* **What is expected**:
Reproduce the material from its first line through the line containing "Mehr Informationen", swapping "Klettverschlüsse" for "Schnürsenkel" and leaving everything else as it is.

·····

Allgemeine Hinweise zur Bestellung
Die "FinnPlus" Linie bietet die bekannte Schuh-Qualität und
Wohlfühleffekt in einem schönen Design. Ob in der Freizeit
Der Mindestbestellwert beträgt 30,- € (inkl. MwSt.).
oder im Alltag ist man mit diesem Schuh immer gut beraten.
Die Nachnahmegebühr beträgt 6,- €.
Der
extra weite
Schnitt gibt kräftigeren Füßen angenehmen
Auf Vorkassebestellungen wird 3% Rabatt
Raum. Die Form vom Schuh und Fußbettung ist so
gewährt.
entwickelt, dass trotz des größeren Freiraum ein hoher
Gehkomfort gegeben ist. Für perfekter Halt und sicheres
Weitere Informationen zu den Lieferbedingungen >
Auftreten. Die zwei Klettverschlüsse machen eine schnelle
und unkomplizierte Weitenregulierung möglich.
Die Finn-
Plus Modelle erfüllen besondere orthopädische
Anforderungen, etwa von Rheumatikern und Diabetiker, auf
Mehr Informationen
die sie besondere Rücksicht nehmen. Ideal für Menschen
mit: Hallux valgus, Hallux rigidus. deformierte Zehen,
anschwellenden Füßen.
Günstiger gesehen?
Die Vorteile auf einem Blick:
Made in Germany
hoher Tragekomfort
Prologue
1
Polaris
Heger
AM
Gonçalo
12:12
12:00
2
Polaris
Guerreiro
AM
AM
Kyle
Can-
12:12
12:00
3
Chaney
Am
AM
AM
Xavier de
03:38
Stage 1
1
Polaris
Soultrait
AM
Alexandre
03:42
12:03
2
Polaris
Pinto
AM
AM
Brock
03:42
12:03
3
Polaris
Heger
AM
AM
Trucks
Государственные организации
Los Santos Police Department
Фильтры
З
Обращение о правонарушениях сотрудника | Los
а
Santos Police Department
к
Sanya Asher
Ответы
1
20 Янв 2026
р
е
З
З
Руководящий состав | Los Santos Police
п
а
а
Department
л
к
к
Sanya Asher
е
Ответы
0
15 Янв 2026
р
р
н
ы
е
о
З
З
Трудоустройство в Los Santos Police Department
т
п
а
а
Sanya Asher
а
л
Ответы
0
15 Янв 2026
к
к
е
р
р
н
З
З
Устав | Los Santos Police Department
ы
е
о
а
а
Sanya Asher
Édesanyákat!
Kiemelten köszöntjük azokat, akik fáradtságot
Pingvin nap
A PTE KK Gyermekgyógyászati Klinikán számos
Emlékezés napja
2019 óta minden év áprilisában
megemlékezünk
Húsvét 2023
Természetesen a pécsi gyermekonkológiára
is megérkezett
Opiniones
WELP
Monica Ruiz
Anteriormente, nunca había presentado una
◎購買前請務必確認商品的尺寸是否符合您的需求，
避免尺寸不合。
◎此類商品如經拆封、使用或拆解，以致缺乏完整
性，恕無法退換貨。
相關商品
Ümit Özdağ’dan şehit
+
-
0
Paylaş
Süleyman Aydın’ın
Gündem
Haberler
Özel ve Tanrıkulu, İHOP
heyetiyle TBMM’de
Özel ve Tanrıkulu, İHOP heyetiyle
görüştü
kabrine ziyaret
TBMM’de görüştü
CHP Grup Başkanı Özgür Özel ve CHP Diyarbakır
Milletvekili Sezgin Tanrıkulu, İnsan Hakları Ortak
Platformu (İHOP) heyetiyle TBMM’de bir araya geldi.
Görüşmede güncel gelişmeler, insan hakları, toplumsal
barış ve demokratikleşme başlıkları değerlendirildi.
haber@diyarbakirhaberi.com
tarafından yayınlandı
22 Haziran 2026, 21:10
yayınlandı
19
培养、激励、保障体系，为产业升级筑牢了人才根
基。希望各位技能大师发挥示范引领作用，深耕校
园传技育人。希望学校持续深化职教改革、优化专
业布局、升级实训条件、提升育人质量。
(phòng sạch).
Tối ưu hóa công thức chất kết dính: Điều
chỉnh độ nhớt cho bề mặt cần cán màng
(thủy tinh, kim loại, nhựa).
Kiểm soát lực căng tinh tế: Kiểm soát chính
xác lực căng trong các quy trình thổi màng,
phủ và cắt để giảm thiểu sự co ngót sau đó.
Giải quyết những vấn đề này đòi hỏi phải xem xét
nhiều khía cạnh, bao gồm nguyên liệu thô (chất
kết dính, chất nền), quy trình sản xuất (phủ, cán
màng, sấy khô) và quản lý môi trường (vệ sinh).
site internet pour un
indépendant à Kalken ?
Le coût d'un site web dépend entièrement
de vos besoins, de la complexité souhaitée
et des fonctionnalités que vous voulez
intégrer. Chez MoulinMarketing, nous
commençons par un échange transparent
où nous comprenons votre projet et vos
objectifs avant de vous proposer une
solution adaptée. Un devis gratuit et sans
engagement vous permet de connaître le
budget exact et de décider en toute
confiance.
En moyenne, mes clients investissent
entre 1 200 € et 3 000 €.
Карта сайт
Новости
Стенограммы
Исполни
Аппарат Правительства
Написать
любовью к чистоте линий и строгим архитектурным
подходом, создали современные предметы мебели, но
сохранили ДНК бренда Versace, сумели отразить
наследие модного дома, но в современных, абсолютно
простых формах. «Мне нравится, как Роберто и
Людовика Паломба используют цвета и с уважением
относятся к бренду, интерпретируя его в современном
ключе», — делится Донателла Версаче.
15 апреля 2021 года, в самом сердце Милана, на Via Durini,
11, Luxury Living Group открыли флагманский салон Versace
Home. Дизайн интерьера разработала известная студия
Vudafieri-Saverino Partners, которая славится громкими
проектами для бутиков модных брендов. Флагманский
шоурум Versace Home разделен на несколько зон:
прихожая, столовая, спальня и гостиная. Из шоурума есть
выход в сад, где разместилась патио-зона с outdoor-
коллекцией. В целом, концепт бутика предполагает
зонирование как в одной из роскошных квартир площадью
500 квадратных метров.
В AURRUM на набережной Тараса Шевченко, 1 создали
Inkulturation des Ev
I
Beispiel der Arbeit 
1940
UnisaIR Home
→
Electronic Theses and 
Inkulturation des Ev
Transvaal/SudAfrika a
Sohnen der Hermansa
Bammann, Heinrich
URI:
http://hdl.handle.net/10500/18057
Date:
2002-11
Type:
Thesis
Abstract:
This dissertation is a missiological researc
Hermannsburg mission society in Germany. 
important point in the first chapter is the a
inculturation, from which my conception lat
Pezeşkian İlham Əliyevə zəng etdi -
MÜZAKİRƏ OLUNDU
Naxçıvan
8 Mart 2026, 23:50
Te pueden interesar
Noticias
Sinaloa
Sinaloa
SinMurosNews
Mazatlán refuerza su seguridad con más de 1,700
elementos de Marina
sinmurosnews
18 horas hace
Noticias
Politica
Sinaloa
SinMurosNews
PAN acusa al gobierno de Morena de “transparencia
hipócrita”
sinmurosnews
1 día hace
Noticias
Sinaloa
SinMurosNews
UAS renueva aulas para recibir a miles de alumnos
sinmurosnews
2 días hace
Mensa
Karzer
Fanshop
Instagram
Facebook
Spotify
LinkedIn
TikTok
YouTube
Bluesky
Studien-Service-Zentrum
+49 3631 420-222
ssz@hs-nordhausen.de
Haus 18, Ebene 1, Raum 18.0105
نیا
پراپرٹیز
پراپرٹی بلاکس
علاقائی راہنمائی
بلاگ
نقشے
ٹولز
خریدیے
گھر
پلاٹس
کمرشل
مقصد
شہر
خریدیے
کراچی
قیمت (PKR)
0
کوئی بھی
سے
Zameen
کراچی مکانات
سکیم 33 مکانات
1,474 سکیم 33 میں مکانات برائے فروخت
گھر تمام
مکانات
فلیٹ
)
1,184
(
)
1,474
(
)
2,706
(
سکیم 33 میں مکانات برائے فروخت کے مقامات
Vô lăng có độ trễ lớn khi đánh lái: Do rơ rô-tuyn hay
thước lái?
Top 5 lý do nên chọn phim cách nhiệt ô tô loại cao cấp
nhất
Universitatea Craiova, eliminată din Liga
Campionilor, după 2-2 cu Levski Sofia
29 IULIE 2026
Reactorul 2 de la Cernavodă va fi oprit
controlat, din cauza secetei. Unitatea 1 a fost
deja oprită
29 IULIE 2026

·····

* **Your solution**:
Allgemeine Hinweise zur Bestellung
Die "FinnPlus" Linie bietet die bekannte Schuh-Qualität und
Wohlfühleffekt in einem schönen Design. Ob in der Freizeit
Der Mindestbestellwert beträgt 30,- € (inkl. MwSt.).
oder im Alltag ist man mit diesem Schuh immer gut beraten.
Die Nachnahmegebühr beträgt 6,- €.
Der
extra weite
Schnitt gibt kräftigeren Füßen angenehmen
Auf Vorkassebestellungen wird 3% Rabatt
Raum. Die Form vom Schuh und Fußbettung ist so
gewährt.
entwickelt, dass trotz des größeren Freiraum ein hoher
Gehkomfort gegeben ist. Für perfekter Halt und sicheres
Weitere Informationen zu den Lieferbedingungen >
Auftreten. Die zwei Schnürsenkel machen eine schnelle
und unkomplizierte Weitenregulierung möglich.
Die Finn-
Plus Modelle erfüllen besondere orthopädische
Anforderungen, etwa von Rheumatikern und Diabetiker, auf
Mehr Informationen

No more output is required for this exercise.